Tasks to complete –
1/ Answer these questions from the forum thread on VOB playback:
(a) What appears in the play list when JamesE tries to play VOB files now?
(b) What does cancon say to check before downloading a codec for VOB?
(c) Which codec pack does orijimi name?
2/ Render this sentence from the forum thread on VOB playback in German: "An added bonus is that ALL of the codecs you install are recognized by WMP, so you can even play FLVs and MOVs in it."
3/ Quote the stretch of the forum thread on VOB playback from "# Windows Media" through "the facility back?".

Text passage –
◇ ◇ ◇
# Windows Media Play and VOB files.



## JamesE (Mar 2, 2006)

I used to be able to play VOB files with a simple double click on WMP. Now all I get is a red "!" in the play list. My laptop does the same and did the same when it was on WMP9 (it is now on 10) The PC is on WMP10. Does anyone know what has happened. Was it Seattle during a Windows Update? Can I get the facility back?

VOB files play OK using PowerDVD and VideReDo plays them and converts them without problem.


----------



## cancon (Jul 22, 2005)

Either you had a different version of WMP (it came with an update) or WMP needs a codec

Check that your current WMP is the latest version and up to dat, and if so then just download a codec for VOB


----------



## JamesE (Mar 2, 2006)

I would have thought that any necessary Codec is present. Power DVD plays VOB files with no problem or do I have to do something specific for WMP? WMP is up to date, I can't help feeling that that's the problem - one of Uncle Bill's updates has stopped the ability to play VOB for whatever reason.


----------



## caraewilton (Nov 7, 2007)

Hi. Jumping on this old post. Does anyone know how to windows media player to play a vob file?


----------



## orijimi (Sep 16, 2007)

Ya, you need a codec pack, like the K-Lite Codec Pack. I had uninstalled Cyberlink because it was a piece of **** player, but then I couldn't play DVDs. I found the K-Lite Codec Pack has like 4 or more codecs available just for DVDs, including the Cyberlink one. An added bonus is that ALL of the codecs you install are recognized by WMP, so you can even play FLVs and MOVs in it.


----------
◇ ◇ ◇
Available data –
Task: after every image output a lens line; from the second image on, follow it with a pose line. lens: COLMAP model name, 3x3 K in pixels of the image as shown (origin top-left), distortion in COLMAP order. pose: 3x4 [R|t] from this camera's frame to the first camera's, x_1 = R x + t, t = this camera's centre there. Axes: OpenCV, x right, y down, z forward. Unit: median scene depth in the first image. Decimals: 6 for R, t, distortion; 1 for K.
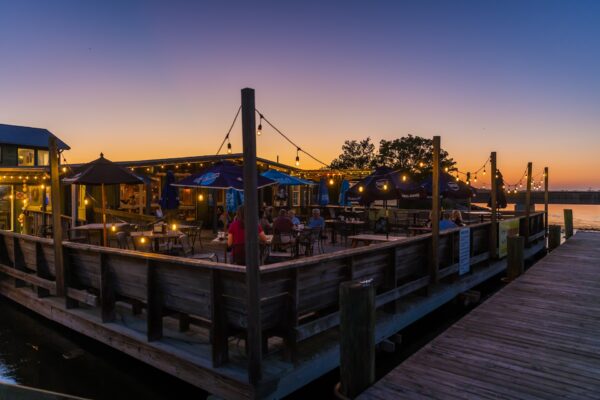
◇ ◇ ◇
Solutions to the exercise –
1/
(a) A red "!"
(b) That the current WMP is the latest version and up to date.
(c) The K-Lite Codec Pack.

2/ Ein zusätzlicher Vorteil ist, dass ALLE Codecs, die du installierst, von WMP erkannt werden, sodass du darin sogar FLVs und MOVs abspielen kannst.

3/
# Windows Media Play and VOB files.



## JamesE (Mar 2, 2006)

I used to be able to play VOB files with a simple double click on WMP. Now all I get is a red "!" in the play list. My laptop does the same and did the same when it was on WMP9 (it is now on 10) The PC is on WMP10. Does anyone know what has happened. Was it Seattle during a Windows Update? Can I get the facility back?